To-do item:
Copy the material below word for word, from its first line through the line containing "views supported by", including that line. Leave the pictures out.

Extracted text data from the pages
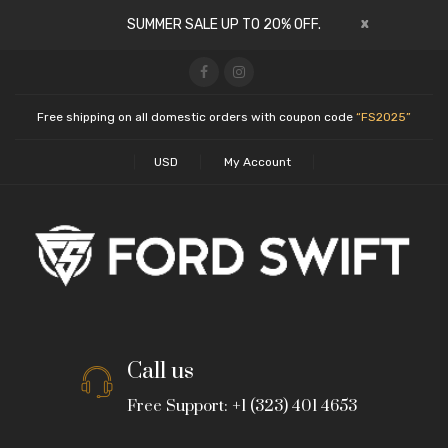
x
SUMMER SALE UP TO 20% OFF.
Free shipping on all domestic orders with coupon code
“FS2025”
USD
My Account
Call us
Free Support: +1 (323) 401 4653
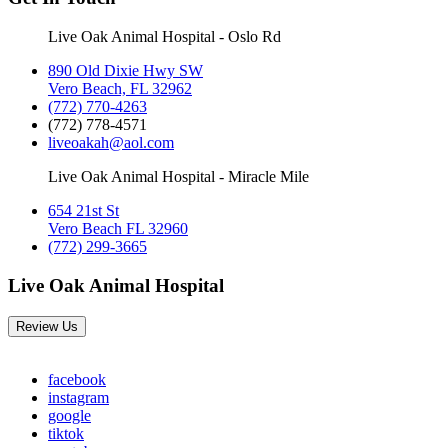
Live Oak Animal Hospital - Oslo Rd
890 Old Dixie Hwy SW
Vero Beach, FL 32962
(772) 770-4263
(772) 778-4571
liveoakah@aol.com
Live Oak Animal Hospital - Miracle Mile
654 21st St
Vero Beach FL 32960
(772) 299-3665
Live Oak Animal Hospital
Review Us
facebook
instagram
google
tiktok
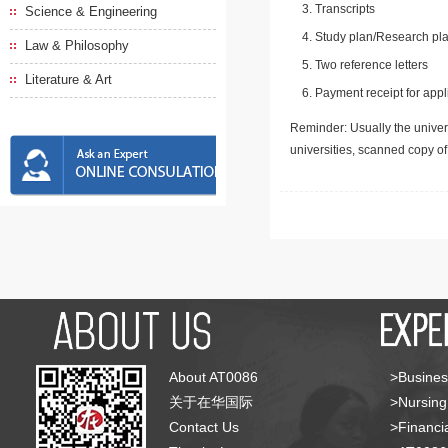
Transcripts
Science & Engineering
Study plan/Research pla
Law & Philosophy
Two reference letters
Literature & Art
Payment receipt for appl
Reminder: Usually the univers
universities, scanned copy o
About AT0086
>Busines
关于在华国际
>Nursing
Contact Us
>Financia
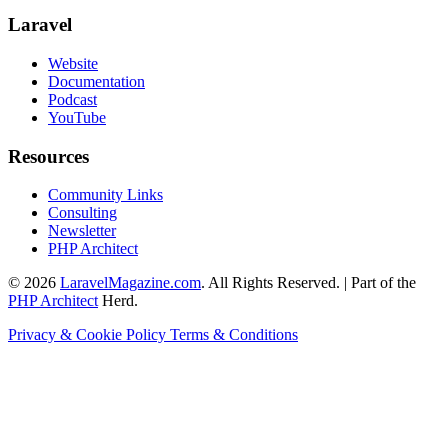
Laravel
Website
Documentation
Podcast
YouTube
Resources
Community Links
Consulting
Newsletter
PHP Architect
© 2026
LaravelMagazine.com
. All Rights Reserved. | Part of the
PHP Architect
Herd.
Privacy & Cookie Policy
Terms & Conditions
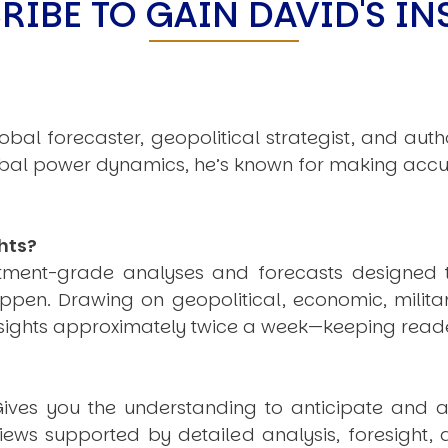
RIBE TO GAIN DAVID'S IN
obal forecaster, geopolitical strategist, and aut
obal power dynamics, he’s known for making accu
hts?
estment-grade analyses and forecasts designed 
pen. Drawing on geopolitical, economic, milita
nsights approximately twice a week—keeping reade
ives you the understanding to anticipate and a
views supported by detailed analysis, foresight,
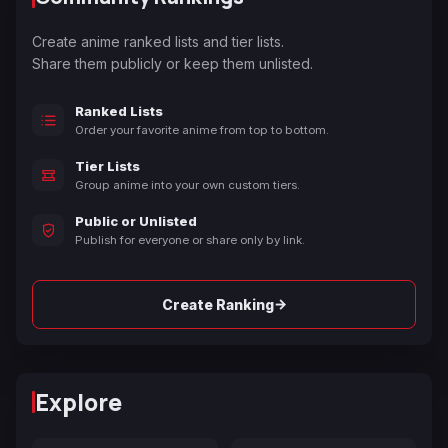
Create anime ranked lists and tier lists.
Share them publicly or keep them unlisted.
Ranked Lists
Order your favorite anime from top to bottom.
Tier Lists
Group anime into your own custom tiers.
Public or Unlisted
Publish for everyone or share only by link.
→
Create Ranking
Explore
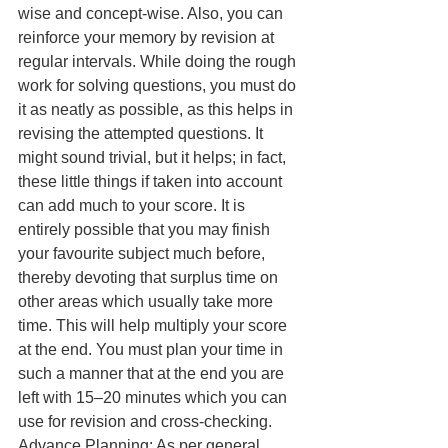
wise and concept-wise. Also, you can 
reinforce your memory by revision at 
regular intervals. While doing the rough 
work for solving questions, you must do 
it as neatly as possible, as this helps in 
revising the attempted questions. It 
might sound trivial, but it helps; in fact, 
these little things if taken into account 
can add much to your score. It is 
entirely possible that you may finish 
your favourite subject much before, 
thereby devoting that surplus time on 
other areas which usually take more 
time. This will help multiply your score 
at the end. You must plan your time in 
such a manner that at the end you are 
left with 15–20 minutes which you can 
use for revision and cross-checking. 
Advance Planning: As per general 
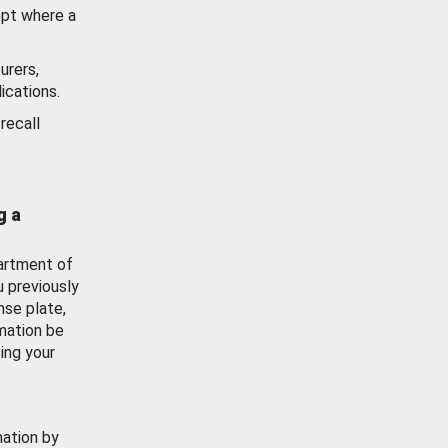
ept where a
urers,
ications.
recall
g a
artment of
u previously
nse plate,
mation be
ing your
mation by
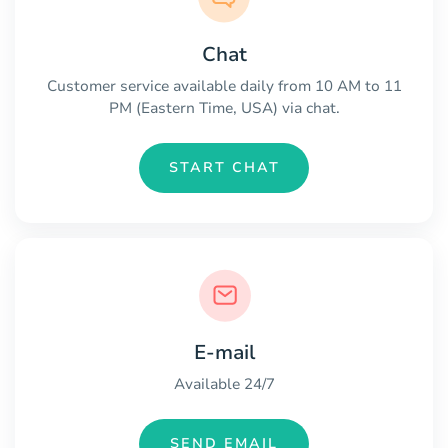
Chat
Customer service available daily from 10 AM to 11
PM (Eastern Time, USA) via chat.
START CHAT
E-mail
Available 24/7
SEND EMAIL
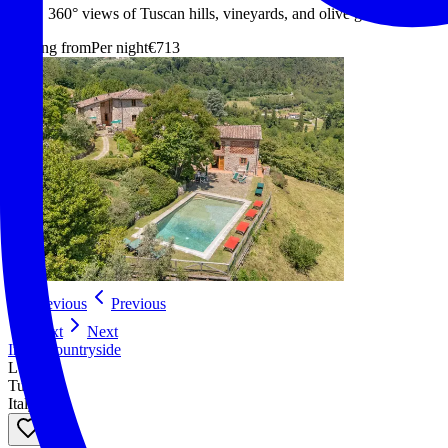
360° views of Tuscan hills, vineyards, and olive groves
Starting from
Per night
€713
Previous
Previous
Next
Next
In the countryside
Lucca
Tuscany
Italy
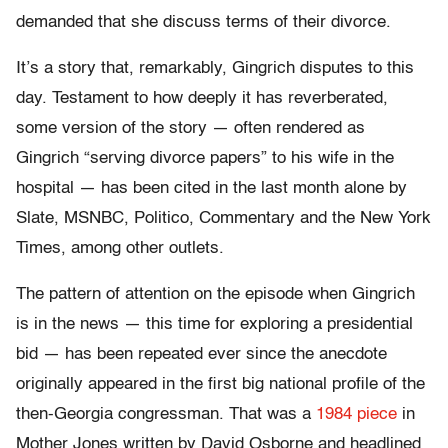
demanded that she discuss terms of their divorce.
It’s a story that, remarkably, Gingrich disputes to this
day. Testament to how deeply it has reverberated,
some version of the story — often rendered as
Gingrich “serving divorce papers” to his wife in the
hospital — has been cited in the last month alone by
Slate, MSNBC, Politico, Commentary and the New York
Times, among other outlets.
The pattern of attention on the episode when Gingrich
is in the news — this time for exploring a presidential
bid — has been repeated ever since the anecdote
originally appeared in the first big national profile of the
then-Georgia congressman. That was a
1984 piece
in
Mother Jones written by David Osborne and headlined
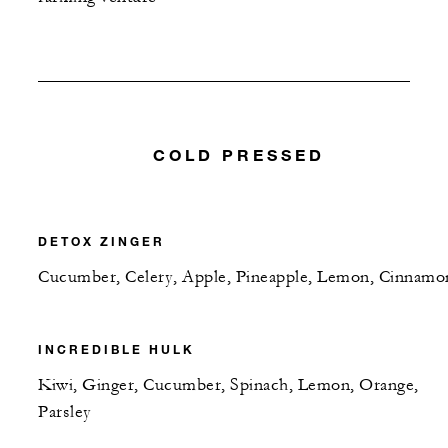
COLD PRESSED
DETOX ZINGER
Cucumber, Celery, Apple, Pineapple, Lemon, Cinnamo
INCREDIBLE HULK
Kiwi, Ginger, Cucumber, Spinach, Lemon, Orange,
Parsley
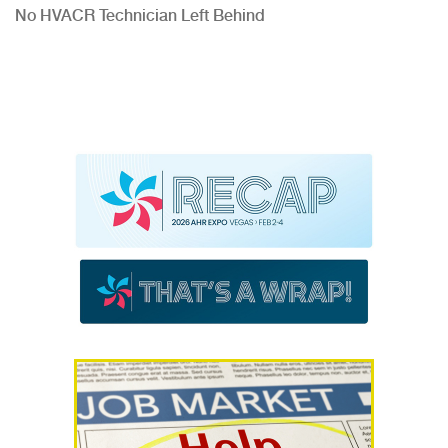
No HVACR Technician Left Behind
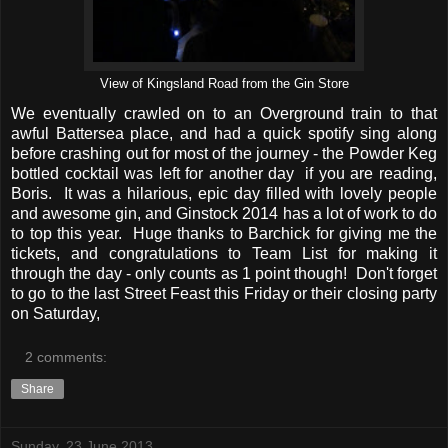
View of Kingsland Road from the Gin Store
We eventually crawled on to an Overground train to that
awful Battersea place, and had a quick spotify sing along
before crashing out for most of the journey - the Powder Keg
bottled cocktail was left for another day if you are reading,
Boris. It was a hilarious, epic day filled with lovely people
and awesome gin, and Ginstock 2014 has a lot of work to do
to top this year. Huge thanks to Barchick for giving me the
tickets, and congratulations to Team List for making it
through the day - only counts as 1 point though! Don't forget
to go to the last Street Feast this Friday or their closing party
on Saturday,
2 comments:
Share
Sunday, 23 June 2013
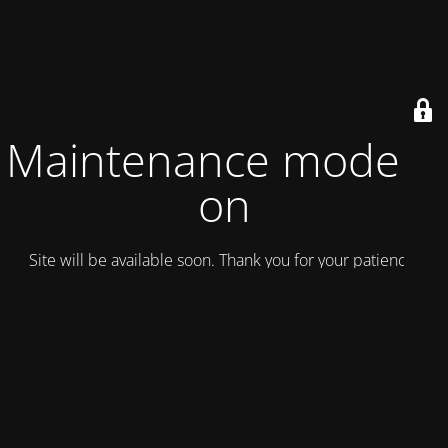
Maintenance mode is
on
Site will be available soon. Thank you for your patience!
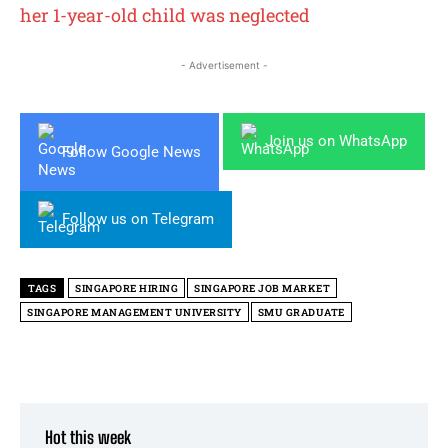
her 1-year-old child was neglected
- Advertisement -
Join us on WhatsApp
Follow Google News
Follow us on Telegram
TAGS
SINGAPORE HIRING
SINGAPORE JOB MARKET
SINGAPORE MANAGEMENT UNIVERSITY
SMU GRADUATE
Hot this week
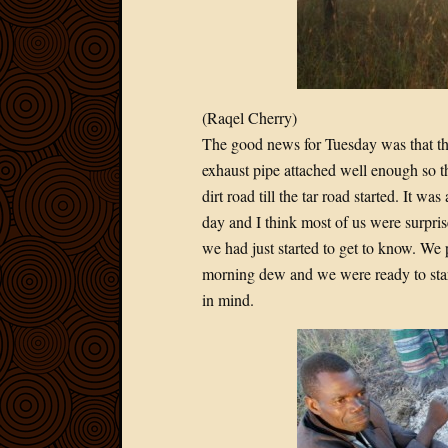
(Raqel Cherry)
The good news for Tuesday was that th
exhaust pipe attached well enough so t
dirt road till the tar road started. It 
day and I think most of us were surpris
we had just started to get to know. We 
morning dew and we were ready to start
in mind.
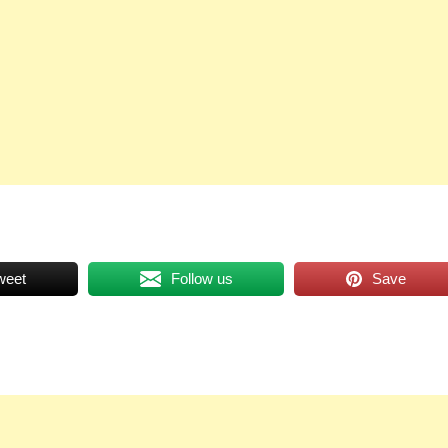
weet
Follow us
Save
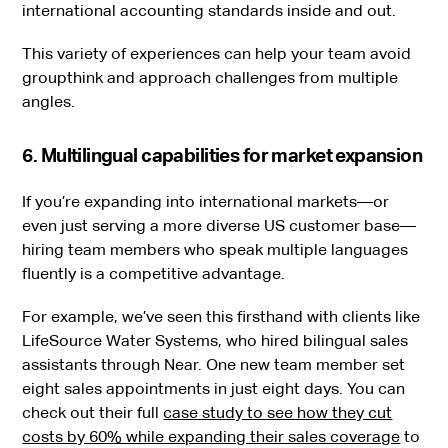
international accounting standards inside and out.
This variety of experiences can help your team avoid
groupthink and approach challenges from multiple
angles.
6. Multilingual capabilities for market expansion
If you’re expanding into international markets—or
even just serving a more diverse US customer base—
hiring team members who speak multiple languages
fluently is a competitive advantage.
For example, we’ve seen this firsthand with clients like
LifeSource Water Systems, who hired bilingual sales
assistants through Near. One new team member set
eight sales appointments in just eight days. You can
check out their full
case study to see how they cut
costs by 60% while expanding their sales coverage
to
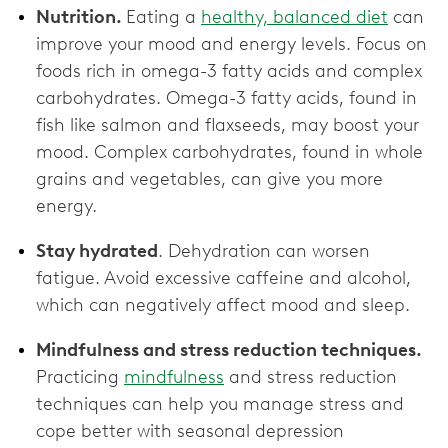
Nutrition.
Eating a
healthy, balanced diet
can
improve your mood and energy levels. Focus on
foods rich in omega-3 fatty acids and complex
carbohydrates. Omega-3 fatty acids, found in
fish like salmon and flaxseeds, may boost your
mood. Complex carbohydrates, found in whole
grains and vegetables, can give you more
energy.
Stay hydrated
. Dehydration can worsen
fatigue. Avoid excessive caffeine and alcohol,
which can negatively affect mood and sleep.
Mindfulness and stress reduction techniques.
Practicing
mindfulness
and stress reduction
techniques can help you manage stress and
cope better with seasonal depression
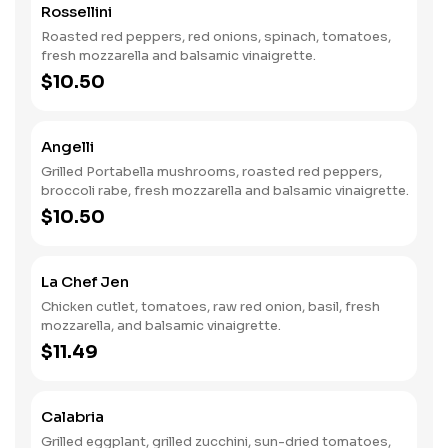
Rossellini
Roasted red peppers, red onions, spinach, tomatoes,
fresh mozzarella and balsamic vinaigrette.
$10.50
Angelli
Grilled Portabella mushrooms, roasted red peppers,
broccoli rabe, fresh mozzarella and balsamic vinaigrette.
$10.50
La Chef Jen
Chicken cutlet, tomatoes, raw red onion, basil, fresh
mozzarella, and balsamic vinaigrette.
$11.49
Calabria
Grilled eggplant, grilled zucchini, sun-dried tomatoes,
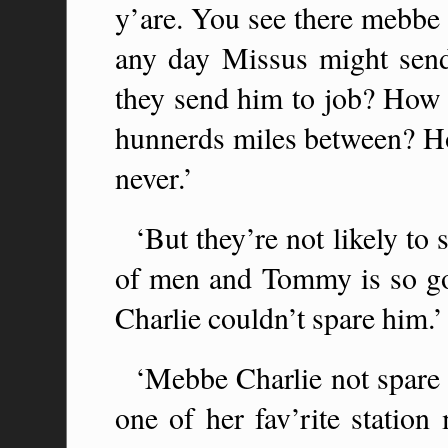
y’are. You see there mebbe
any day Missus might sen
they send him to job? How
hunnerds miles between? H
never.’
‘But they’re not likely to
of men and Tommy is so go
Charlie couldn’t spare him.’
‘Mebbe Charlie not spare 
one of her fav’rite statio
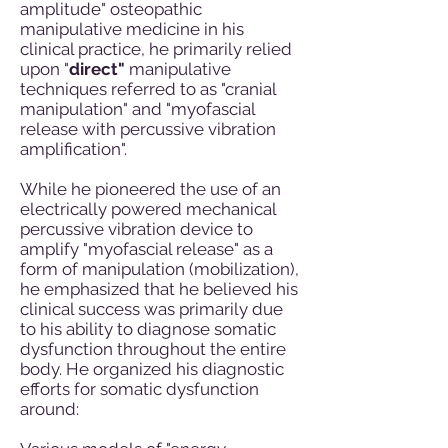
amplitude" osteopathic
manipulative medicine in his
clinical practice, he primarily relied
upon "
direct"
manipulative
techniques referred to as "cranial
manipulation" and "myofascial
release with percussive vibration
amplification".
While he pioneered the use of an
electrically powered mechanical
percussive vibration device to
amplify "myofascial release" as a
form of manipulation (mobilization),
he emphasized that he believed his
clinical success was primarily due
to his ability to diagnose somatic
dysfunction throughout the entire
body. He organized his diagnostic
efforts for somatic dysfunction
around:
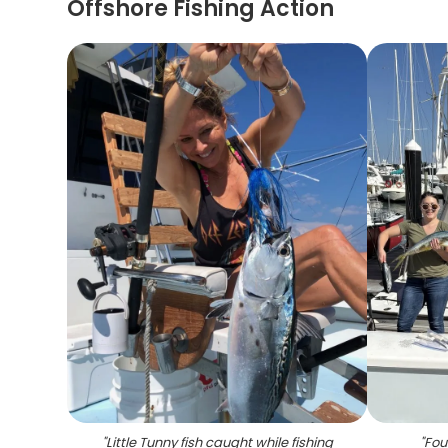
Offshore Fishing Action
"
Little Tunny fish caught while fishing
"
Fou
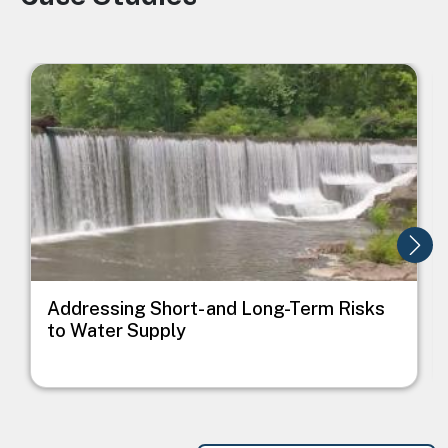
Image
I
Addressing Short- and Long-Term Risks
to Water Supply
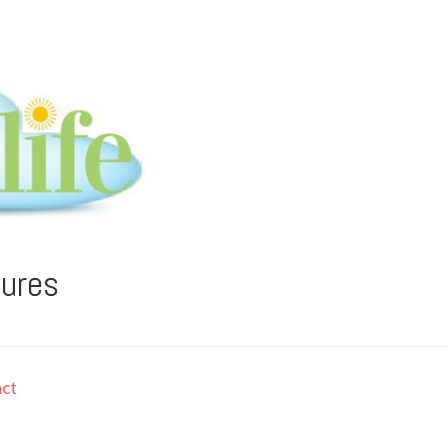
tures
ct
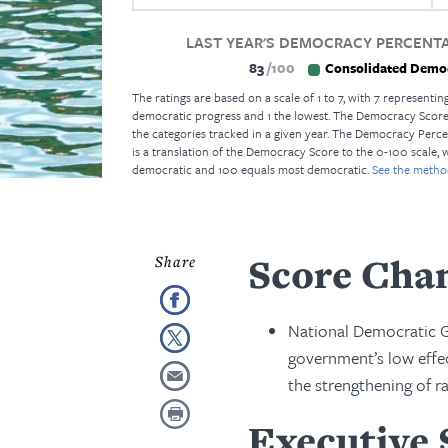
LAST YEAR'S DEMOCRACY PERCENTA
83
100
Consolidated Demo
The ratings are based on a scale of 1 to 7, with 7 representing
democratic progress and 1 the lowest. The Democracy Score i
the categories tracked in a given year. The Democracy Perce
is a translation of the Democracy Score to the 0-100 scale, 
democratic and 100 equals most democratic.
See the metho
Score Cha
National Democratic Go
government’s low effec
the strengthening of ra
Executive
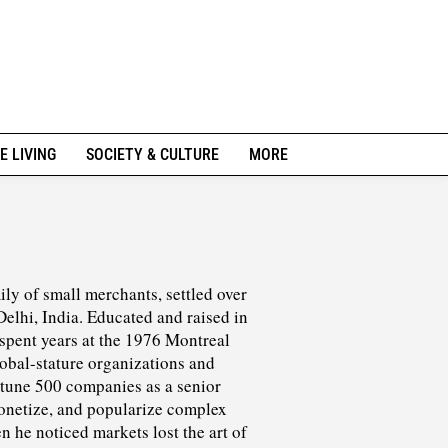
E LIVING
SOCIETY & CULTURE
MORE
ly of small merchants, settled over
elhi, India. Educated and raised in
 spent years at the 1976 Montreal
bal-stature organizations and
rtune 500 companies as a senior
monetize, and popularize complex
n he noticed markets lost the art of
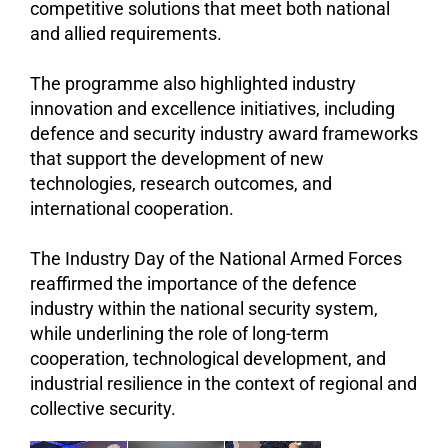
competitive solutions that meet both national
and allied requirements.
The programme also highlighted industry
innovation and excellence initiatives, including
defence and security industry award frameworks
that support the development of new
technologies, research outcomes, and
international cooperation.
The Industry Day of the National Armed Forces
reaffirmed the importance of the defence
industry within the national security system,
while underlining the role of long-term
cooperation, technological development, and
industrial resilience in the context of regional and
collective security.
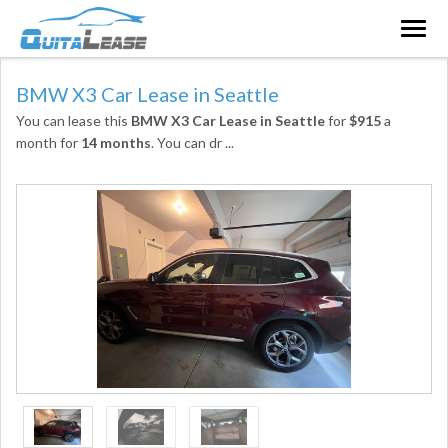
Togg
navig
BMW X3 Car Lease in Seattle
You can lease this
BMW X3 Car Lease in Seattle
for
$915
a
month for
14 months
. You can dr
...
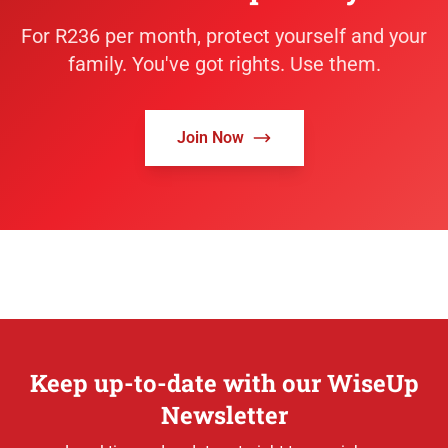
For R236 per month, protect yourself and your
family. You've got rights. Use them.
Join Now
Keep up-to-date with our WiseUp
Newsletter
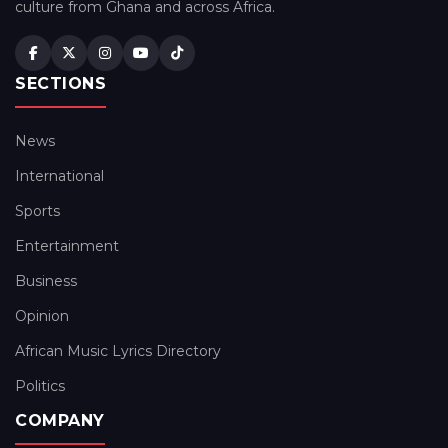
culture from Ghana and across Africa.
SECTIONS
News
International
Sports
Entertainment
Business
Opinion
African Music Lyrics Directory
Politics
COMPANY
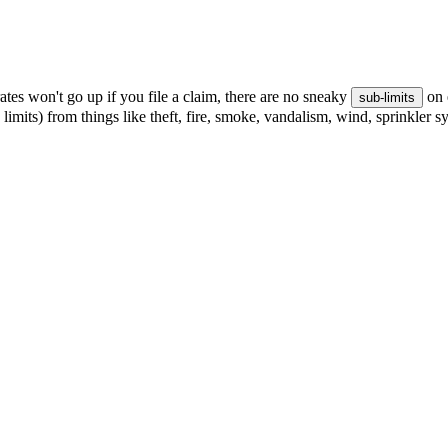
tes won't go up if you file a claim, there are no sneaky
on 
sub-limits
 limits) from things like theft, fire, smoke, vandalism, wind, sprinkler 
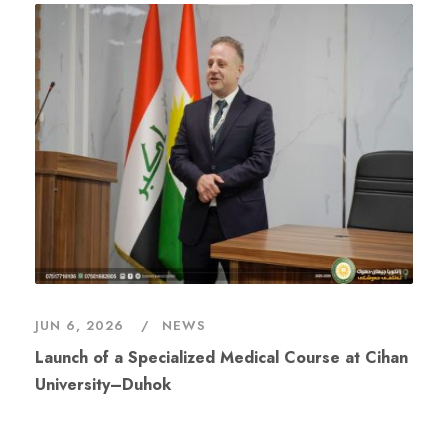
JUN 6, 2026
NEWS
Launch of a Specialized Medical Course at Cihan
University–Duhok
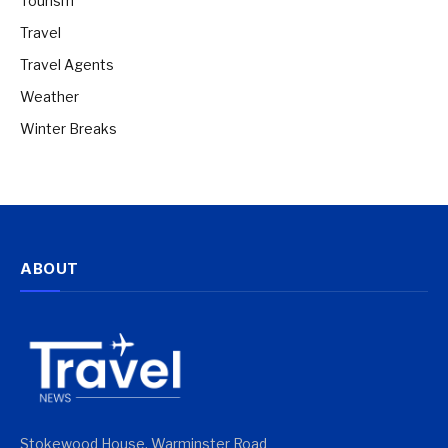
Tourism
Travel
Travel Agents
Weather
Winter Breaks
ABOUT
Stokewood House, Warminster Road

Solution to this problem:
x
SUMMER SALE UP TO 20% OFF.
Free shipping on all domestic orders with coupon code
“FS2025”
USD
My Account
Call us
Free Support: +1 (323) 401 4653
Live Oak Animal Hospital - Oslo Rd
890 Old Dixie Hwy SW
Vero Beach, FL 32962
(772) 770-4263
(772) 778-4571
liveoakah@aol.com
Live Oak Animal Hospital - Miracle Mile
654 21st St
Vero Beach FL 32960
(772) 299-3665
Live Oak Animal Hospital
Review Us
facebook
instagram
google
tiktok
Transcripts
Science & Engineering
Study plan/Research pla
Law & Philosophy
Two reference letters
Literature & Art
Payment receipt for appl
Reminder: Usually the univers
universities, scanned copy o
About AT0086
>Busines
关于在华国际
>Nursing
Contact Us
>Financia
Laravel
Website
Documentation
Podcast
YouTube
Resources
Community Links
Consulting
Newsletter
PHP Architect
© 2026
LaravelMagazine.com
. All Rights Reserved. | Part of the
PHP Architect
Herd.
Privacy & Cookie Policy
Terms & Conditions
RIBE TO GAIN DAVID'S IN
obal forecaster, geopolitical strategist, and aut
obal power dynamics, he’s known for making accu
hts?
estment-grade analyses and forecasts designed 
pen. Drawing on geopolitical, economic, milita
nsights approximately twice a week—keeping reade
ives you the understanding to anticipate and a
views supported by detailed analysis, foresight,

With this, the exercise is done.